In Augustine’s Confession the discussion of good and evil begins with God, he argues that God is absolutely good and that there can be no corruption in Him. Augustine employs words such as “supreme good” and “best good.” He is the highest conceivable being of goodness and Augustine adds that what God wills for himself is good which “he himself is that same good.” Furthermore Jesus exhorts that all men be perfect as his Heavenly father is perfect in Matthew 7:35. Thus there exists this perfectly good God, in whom no evil could exist because it is contradictory to his character. Consequently a good God could not create anything that is not good.    
       Therefore if evil is not good as Augustine contends then it was not created. That is because all things that God created is good. Moreover all created substances created by God have a state of being so if evil does not have a state of being then it follows that it is nothing. However evil does exist as some form in the world because there are clear objective moral values that are actually evil. This is the dilemma because evil does exist all though God did not create it. This is where Augustine transitions over to man’s limited in nature and free will.

            This world is a limited and finite place – what we call suffering and evil is simply the natural result of that limited nature. In other words, to expect that a limited, finite creature can live for ever and never suffer is simply to misunderstand what it is to be a limited creature. The world does not belong to us, we cannot determine what shall happen, but are always limited by factors outside ourselves over which we have no control. Other question contends that why God did not create the world perfectly? If God creates the world perfectly, then it is contradictory to his nature as the only one supreme and ultimate good. If God will allow these, there can be two ultimate good and this would lead to understand that the creator’s initiative is equal to his creation. We have to remember that the creator is also higher than his creation.
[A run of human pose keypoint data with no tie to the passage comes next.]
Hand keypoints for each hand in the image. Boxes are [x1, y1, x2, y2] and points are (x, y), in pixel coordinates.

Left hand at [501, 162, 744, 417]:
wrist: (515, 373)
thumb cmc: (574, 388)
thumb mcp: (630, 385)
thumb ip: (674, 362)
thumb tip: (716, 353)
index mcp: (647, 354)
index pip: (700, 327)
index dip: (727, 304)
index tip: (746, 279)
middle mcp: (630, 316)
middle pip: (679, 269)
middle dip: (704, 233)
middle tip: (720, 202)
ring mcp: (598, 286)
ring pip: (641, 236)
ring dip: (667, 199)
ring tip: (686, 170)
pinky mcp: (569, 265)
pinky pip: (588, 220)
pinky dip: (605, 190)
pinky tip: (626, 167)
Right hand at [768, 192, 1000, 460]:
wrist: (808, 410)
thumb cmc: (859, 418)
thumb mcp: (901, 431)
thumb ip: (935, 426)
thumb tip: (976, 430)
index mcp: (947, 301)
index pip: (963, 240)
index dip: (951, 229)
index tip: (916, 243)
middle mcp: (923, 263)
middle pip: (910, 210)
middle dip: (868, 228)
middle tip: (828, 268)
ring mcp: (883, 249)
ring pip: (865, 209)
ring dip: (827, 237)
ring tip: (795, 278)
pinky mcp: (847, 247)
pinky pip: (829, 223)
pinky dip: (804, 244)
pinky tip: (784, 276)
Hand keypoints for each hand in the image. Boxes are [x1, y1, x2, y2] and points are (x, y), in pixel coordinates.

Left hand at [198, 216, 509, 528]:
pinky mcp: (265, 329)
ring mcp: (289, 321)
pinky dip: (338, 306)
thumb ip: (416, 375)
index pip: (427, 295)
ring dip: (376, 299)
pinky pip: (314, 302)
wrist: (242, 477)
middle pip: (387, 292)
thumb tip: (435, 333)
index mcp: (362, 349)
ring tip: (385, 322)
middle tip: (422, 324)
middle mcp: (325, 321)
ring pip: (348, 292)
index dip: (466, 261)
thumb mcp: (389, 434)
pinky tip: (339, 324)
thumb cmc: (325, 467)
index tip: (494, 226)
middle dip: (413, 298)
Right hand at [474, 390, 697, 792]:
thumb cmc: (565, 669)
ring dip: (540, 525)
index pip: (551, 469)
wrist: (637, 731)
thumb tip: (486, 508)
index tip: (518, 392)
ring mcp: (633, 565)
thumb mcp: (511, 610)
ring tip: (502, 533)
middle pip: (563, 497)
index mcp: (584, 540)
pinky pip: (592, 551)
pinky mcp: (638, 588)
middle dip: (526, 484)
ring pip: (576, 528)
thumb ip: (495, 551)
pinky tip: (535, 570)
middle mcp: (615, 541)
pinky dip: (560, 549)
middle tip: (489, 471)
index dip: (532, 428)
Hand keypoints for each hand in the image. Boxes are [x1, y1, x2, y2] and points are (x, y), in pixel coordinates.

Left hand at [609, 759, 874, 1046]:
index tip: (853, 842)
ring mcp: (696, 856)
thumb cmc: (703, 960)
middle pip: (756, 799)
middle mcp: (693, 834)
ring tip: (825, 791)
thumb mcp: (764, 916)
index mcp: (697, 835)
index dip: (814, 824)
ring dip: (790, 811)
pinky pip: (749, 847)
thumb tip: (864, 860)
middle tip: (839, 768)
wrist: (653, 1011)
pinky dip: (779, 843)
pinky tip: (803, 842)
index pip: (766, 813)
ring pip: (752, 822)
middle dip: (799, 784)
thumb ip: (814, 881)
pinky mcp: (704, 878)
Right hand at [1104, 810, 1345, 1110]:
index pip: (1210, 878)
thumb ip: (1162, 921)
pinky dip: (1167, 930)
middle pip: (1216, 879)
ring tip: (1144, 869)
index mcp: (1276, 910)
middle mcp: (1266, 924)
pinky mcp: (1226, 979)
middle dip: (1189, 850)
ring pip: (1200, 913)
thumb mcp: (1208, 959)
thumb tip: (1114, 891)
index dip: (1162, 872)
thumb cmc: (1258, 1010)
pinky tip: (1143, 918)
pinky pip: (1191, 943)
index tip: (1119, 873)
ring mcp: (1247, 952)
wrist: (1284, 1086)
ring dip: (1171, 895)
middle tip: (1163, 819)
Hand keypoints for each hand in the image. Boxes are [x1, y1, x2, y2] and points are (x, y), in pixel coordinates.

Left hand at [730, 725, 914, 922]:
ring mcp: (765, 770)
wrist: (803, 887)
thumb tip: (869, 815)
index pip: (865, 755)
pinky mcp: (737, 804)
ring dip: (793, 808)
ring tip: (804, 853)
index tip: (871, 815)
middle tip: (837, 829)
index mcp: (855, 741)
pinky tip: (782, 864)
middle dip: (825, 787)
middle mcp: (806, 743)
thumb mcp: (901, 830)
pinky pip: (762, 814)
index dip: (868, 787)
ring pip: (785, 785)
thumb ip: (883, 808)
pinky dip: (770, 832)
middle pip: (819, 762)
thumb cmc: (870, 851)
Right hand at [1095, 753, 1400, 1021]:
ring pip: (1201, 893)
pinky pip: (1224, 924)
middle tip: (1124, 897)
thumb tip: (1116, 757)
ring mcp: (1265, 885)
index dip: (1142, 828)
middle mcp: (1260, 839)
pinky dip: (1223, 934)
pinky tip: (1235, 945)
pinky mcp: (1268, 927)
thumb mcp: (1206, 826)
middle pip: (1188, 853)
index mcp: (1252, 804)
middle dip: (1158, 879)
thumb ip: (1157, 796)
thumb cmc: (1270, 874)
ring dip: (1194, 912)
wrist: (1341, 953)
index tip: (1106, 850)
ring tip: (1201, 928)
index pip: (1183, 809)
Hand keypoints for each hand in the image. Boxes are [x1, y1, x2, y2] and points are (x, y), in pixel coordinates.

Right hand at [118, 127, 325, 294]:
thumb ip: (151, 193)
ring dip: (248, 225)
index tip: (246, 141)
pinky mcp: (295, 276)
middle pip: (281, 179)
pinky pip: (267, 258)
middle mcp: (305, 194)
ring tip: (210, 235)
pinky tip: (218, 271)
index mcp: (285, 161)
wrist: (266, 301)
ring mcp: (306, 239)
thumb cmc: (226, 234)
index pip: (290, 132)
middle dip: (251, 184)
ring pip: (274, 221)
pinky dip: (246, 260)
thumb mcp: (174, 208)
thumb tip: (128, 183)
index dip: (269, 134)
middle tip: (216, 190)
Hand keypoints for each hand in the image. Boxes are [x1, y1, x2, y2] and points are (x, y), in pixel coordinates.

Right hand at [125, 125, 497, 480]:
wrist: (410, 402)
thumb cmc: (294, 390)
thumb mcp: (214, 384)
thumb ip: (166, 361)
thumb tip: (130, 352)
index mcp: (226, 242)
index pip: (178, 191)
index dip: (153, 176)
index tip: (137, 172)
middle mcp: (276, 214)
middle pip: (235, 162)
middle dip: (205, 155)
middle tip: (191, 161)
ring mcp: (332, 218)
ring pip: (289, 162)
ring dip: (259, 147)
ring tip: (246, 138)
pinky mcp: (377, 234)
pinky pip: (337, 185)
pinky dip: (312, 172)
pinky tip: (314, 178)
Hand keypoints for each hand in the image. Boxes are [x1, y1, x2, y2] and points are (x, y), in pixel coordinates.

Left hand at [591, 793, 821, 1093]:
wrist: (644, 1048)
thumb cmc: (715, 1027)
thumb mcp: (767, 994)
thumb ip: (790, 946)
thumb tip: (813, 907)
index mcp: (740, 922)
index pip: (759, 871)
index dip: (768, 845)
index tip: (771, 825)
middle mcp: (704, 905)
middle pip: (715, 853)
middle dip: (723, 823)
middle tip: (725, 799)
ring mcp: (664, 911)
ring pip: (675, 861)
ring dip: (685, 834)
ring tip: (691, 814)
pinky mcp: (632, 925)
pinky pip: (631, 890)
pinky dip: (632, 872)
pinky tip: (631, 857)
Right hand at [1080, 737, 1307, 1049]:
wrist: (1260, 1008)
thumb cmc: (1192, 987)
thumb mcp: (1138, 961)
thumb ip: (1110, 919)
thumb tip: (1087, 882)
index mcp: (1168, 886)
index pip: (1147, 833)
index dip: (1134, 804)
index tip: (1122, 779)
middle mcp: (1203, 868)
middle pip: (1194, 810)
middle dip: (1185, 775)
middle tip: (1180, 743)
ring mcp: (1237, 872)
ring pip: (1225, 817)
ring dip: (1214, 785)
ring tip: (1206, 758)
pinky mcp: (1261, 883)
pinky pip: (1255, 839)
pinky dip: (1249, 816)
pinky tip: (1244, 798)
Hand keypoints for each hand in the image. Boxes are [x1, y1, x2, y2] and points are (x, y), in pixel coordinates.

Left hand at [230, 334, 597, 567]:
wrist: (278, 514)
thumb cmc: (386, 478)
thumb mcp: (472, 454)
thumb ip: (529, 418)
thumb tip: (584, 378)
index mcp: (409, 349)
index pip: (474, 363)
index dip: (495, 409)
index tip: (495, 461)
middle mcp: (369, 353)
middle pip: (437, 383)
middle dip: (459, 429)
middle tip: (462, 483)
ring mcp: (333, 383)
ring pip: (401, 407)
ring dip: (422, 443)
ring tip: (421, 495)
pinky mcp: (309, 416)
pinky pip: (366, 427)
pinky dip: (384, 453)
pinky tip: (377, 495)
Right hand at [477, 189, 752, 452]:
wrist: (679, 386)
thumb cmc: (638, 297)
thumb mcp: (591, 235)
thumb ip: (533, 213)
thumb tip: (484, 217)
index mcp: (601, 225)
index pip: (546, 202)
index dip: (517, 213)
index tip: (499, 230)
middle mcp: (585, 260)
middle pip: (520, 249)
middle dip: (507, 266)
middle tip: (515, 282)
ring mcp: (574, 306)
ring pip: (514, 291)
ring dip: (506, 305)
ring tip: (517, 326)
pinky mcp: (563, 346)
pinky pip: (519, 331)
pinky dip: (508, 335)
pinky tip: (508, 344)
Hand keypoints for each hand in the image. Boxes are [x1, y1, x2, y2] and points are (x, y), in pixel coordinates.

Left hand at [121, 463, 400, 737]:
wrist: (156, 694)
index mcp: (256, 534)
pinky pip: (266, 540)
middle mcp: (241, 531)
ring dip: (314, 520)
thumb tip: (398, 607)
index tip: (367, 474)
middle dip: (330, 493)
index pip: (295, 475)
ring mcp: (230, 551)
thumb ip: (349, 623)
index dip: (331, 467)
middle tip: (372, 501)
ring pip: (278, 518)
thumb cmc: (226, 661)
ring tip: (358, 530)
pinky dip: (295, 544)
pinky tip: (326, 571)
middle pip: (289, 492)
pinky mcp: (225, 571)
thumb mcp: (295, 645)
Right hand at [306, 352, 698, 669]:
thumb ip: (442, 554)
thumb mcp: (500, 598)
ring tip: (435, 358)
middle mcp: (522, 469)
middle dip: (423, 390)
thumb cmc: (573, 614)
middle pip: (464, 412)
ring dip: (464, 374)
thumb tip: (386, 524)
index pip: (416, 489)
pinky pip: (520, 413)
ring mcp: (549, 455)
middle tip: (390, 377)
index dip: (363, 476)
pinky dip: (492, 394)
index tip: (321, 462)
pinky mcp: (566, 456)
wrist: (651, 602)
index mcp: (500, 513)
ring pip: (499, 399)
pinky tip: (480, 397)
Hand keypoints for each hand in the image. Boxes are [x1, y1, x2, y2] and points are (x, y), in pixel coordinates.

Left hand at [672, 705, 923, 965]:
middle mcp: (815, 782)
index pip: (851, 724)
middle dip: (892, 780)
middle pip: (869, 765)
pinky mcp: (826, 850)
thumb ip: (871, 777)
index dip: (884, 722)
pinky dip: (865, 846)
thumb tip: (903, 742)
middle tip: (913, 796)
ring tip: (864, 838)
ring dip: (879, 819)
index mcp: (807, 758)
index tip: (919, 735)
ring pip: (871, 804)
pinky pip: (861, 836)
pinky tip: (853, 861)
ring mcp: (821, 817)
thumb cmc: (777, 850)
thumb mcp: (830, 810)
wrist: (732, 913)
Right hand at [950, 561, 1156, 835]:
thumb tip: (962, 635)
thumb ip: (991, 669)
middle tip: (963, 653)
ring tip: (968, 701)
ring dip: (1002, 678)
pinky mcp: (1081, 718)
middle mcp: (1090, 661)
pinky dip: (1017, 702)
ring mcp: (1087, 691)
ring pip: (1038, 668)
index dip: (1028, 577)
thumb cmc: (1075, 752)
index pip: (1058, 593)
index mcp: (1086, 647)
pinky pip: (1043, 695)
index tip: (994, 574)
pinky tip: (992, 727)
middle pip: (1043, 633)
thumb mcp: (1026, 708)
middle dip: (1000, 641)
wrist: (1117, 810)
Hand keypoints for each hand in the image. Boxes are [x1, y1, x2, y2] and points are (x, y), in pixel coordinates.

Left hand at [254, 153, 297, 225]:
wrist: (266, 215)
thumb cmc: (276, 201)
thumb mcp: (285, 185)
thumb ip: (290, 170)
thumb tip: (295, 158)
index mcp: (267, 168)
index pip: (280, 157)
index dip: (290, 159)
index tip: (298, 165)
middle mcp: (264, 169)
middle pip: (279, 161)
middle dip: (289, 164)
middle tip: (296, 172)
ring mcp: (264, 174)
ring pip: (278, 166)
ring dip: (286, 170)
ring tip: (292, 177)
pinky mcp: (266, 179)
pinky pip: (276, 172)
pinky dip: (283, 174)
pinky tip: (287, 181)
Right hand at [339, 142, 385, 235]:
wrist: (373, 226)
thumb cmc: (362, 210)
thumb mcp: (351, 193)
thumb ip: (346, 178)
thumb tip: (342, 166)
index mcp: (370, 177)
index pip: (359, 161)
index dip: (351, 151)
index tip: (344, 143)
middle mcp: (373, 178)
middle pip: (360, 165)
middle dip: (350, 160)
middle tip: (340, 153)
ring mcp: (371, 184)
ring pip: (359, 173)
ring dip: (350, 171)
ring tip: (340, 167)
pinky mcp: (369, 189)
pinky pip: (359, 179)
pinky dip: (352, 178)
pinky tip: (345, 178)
Therefore, it is very contradictory to the nature of God.
For us to understand evil in the forms of suffering in our lives, it is important to take more seriously on Augustine’s argument that evil is only a limitation of good, rather than a force itself. Augustine conclusion on moral evil is that evil and suffering are either sin or the punishment for sin (the world is the way it is because of our fall from grace, and that of the angels). In other words, Augustine is saying, in effect, that suffering and evil are punishment from God, in that they are the result of human and non-human disobedience. Furthermore, Augustine argues that evil is a result of humans abusing the gift of free will. Only God will judge how we have responded to that suffering, and will reward or punish us after this life on the basis of how we respond to it. There is no escape from the control of God for he is not only justified in allowing present suffering, but will also choose to punish some people in an afterlife for the way in which they have responded to this limited life. Since evil is the absence of good, the best way to avoid it is to participate God’s loving work.


Augustine’s view on the persecution that happened in the Church under tyrant emperors happened to be the great evil in those times. There is a disease that Augustine believes is the worst disease in the world. This disease claims more lives then any other disease. It is a disease that everyone who ever lived, lives and will live is going to suffer under. This disease is called sin, which is evil. Evil that exists in the form of thousands of persecuted Christians and horrific crimes that were taking place in the Roman Empire. Evil that has spread to all men everywhere it man is utterly hopeless. However Augustine advocates that there is a cure. The Gospel calls him the great physician. Man’s free will is responsible for the evil that exist in the world, but it is also man’s free will to restore the goodness that God created in all men from the beginning of all time if they chose to accept Christ as their savior.